Somebody in Congress finally said it...it's going to the insurance companies...the administrative costs.... The problem with this payment system is we're rewarding inefficient private plans," Hackbarth said....BD
Medicare Payment Advisory Commission Chair Glenn Hackbarth in a Tuesday hearing of the House Ways and Means Health Subcommittee said traditional Medicare is a more efficient way of delivering benefits to beneficiaries than Medicare Advantage plans, CongressDaily reports (Johnson, CongressDaily, 3/12).
Hackbarth "took particular aim" at fee-for-service MA plans, which submit bids to the administration at more than 8% higher than the traditional Medicare rate and in some states receive payments as much as 20% higher than Medicare, CongressDaily reports. Hackbarth said, " When Medicare pays a lot more for private fee-for-service in Texas or in Michigan, a lot of that money is going to higher administrative costs. ... It's going to insurance companies" ( CongressDaily, 3/12).
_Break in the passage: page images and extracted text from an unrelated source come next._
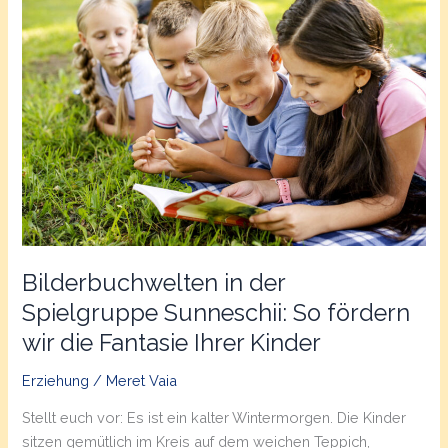
Bilderbuchwelten in der
Spielgruppe Sunneschii: So fördern
wir die Fantasie Ihrer Kinder
Erziehung
/
Meret Vaia
Stellt euch vor: Es ist ein kalter Wintermorgen. Die Kinder
sitzen gemütlich im Kreis auf dem weichen Teppich,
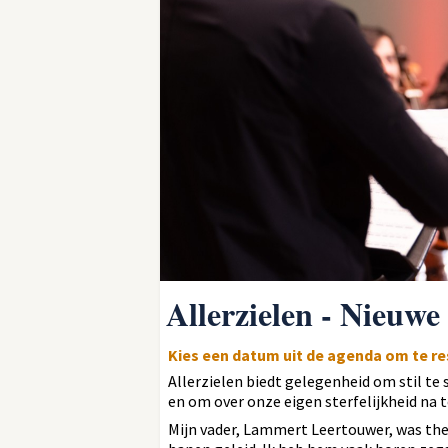
Allerzielen - Nieuw
Kies een datum uit de agenda om te r
Allerzielen biedt gelegenheid om stil te 
en om over onze eigen sterfelijkheid na 
Mijn vader, Lammert Leertouwer, was the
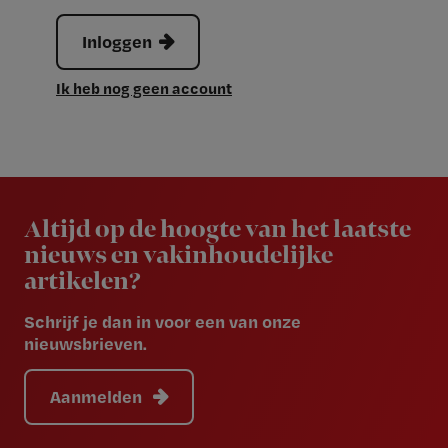
Inloggen
Ik heb nog geen account
Newsletter
Altijd op de hoogte van het laatste
nieuws en vakinhoudelijke
artikelen?
Schrijf je dan in voor een van onze
nieuwsbrieven.
Aanmelden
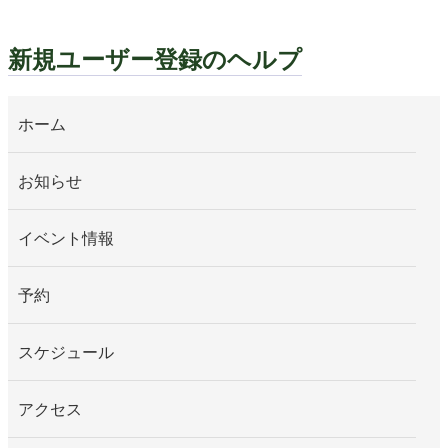
新規ユーザー登録のヘルプ
ホーム
お知らせ
イベント情報
予約
スケジュール
アクセス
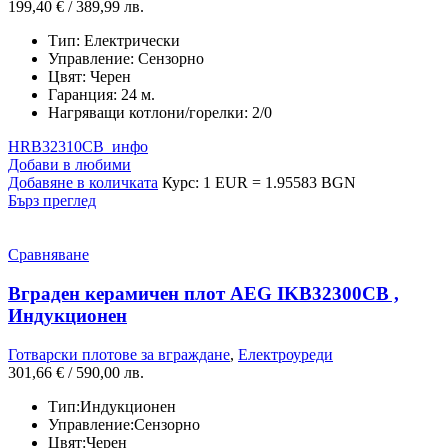
199,40
€
/ 389,99 лв.
Тип:
Електрически
Управление:
Сензорно
Цвят:
Черен
Гаранция:
24 м.
Нагряващи котлони/горелки:
2/0
HRB32310CB_инфо
Добави в любими
Добавяне в количката
Курс: 1 EUR = 1.95583 BGN
Бърз преглед
Сравняване
Вграден керамичен плот AEG IKB32300CB ,
Индукционен
Готварски плотове за вграждане
,
Електроуреди
301,66
€
/ 590,00 лв.
Тип:
Индукционен
Управление:
Сензорно
Цвят:
Черен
Rep. Sam Johnson (R-Texas) asked whether Hackbarth thought the government was a better insurer than the private industry. Hackbarth disagreed with Johnson's statement, noting that some MA plans cost less than traditional plans and deliver higher quality care. "The problem with this payment system is we're rewarding inefficient private plans," Hackbarth said ( CongressDaily, 3/12).
Republicans have unveiled a fiscal year 2009 budget plan that includes cuts to Medicare and Medicaid in response to the Democrats' $3 trillion budget proposal ( H. Con. Res. 312 ) that would increase funding for many domestic programs, the AP/Houston Chronicle reports. According to the AP/Chronicle, the "rival budget plans display the difficult trade-offs facing the next president, who must weigh tax cuts that expire at the end of 2010 with popular spending programs like education, highway construction and Medicare."